Lincoln Electric Company, a manufacturer of arc-welding supplies and equipment, was another company known for its effective solicitation and implementation of employee input. In 1929, the company instituted a rewards system that compensated employees with half the first year savings of any improvement idea. But this rewards system was only the tip of the iceberg of Lincoln’s employee suggestion/engagement system. Fifty percent of the company’s stock was owned by seventy per cent of the employees.
There was little distinction between management and employees in terms of compensation and offices. There were specific processes for communication between management and labor. Employee bonuses, based on a variety of factors, often approximated an employee’s annual wages. Indeed, in 1946, while Lincoln boasted that its wage rates “were higher than those in any other manufacturing activity in the world,” it had the lowest labor costs per dollar of sales than any other company in its industry.

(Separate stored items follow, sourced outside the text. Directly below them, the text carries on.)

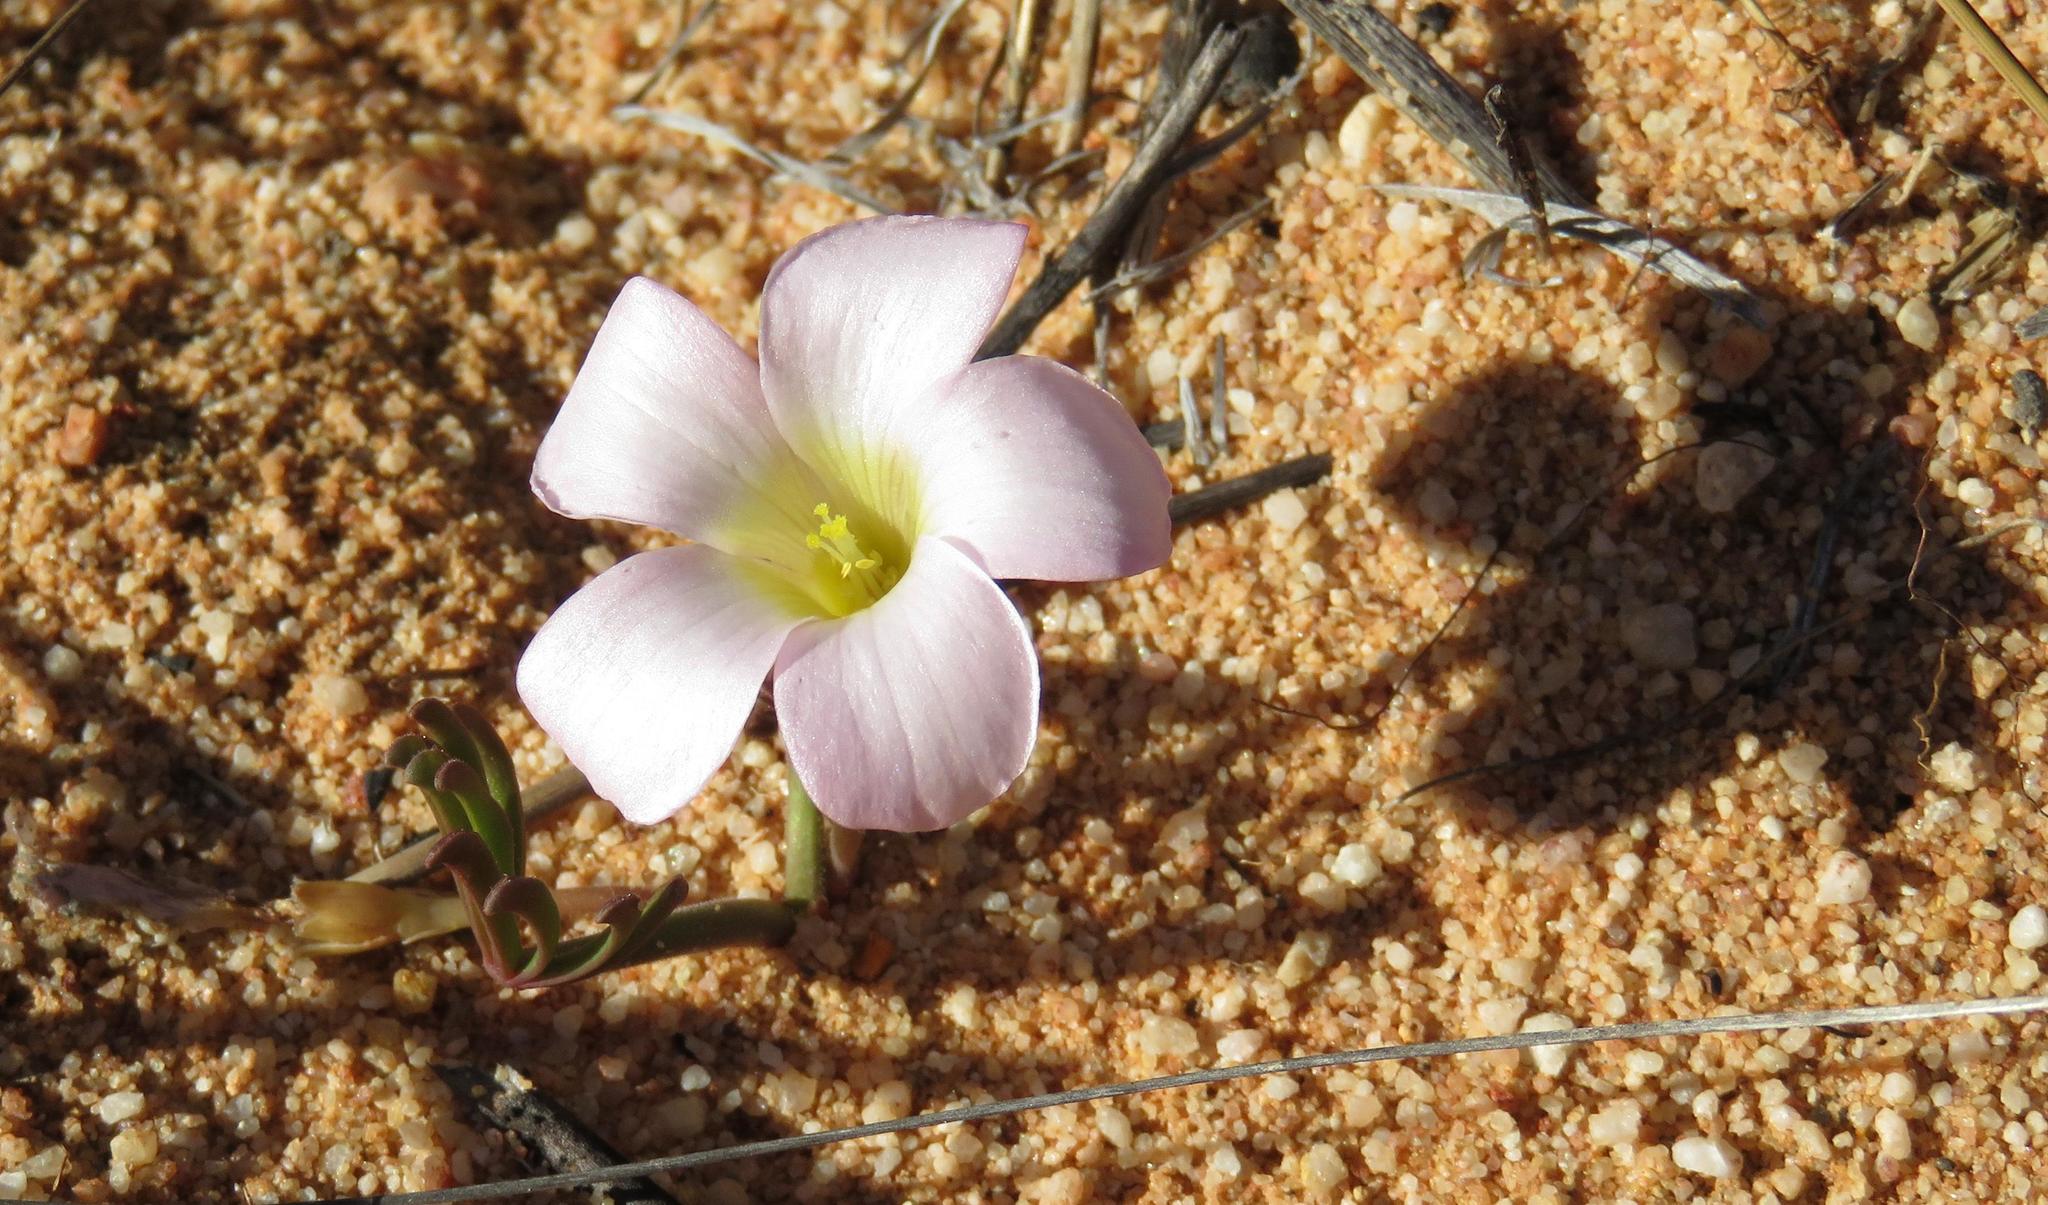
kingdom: Plantae
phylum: Tracheophyta
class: Magnoliopsida
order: Oxalidales
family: Oxalidaceae
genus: Oxalis
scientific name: Oxalis flava
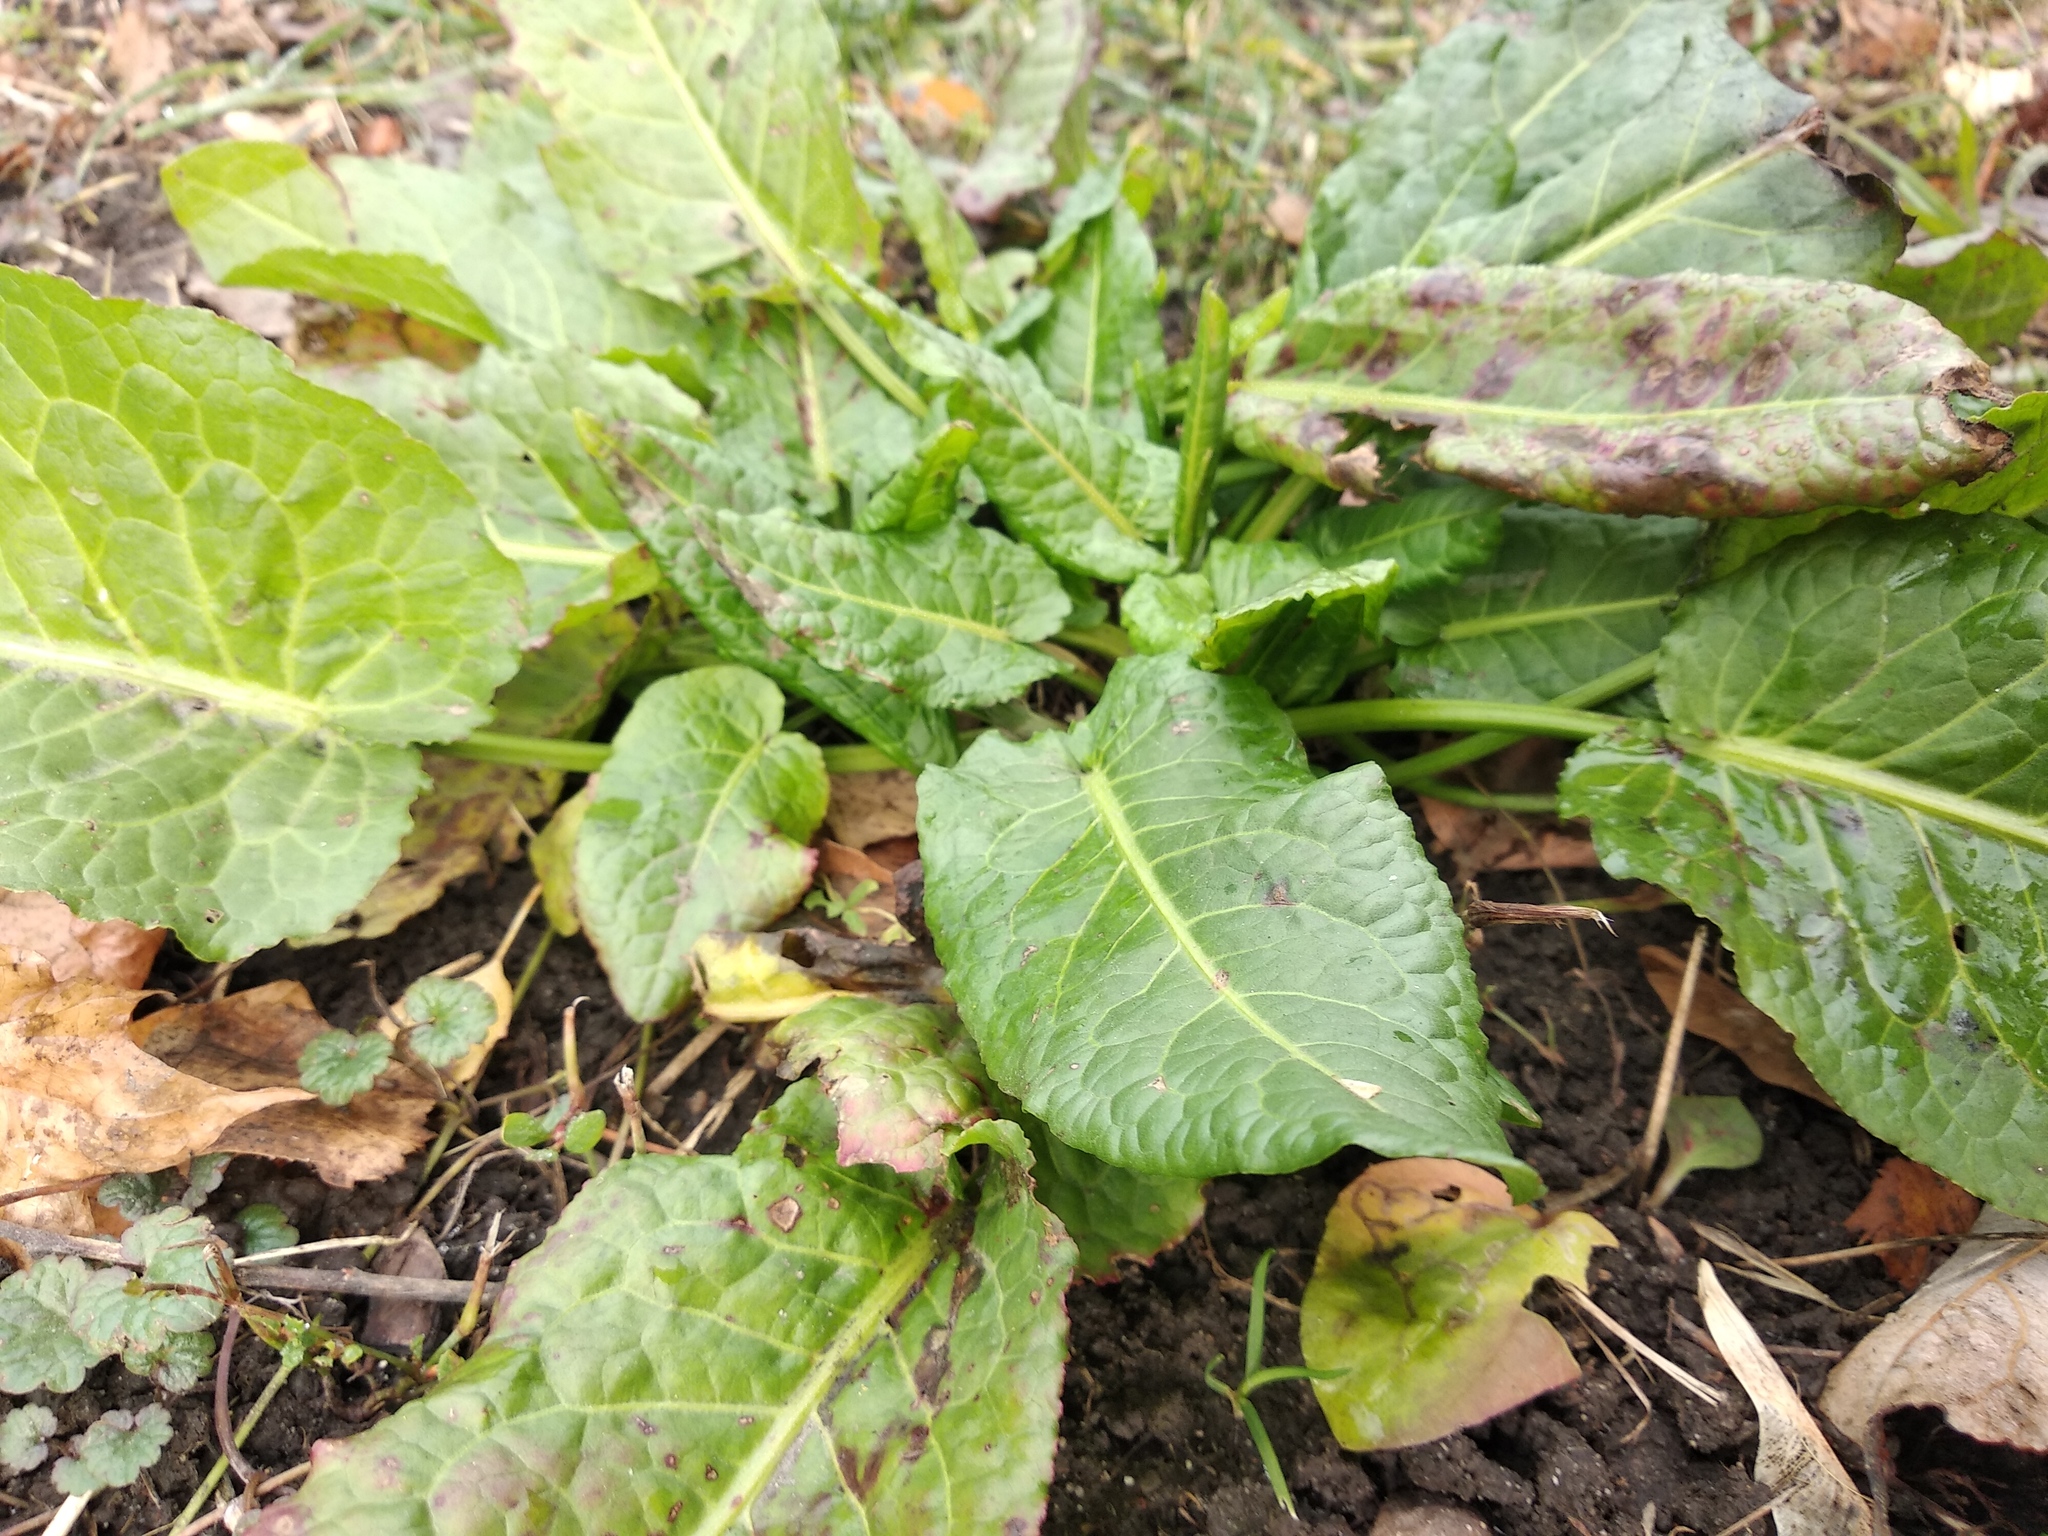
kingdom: Plantae
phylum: Tracheophyta
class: Magnoliopsida
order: Caryophyllales
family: Polygonaceae
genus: Rumex
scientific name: Rumex obtusifolius
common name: Bitter dock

James T. Lincoln, the founder, provided one of the earliest articulations of why suggestions and employee engagement systems are so necessary in his Lincoln’s Incentive System, published in 1946:
“Management, if it is to be the best obtainable, must be the collective intelligence of the whole organization. No one man, or even a small group of men, can have sufficient knowledge, experience, and wisdom to make decisions that can be as sound as they would be if these decisions represented the collective intelligence and experience of the group. The problem is to get this collective intelligence and experience to bear on decisions as they are made.”
More than 60 years later, the terms “collective intelligence” (and its cousin “crowdsourcing”) have become new buzz words, and, in 2006, MIT created the Center for Collective Intelligence.Hungry for feedback and intelligence, business are turning to social media applications for this.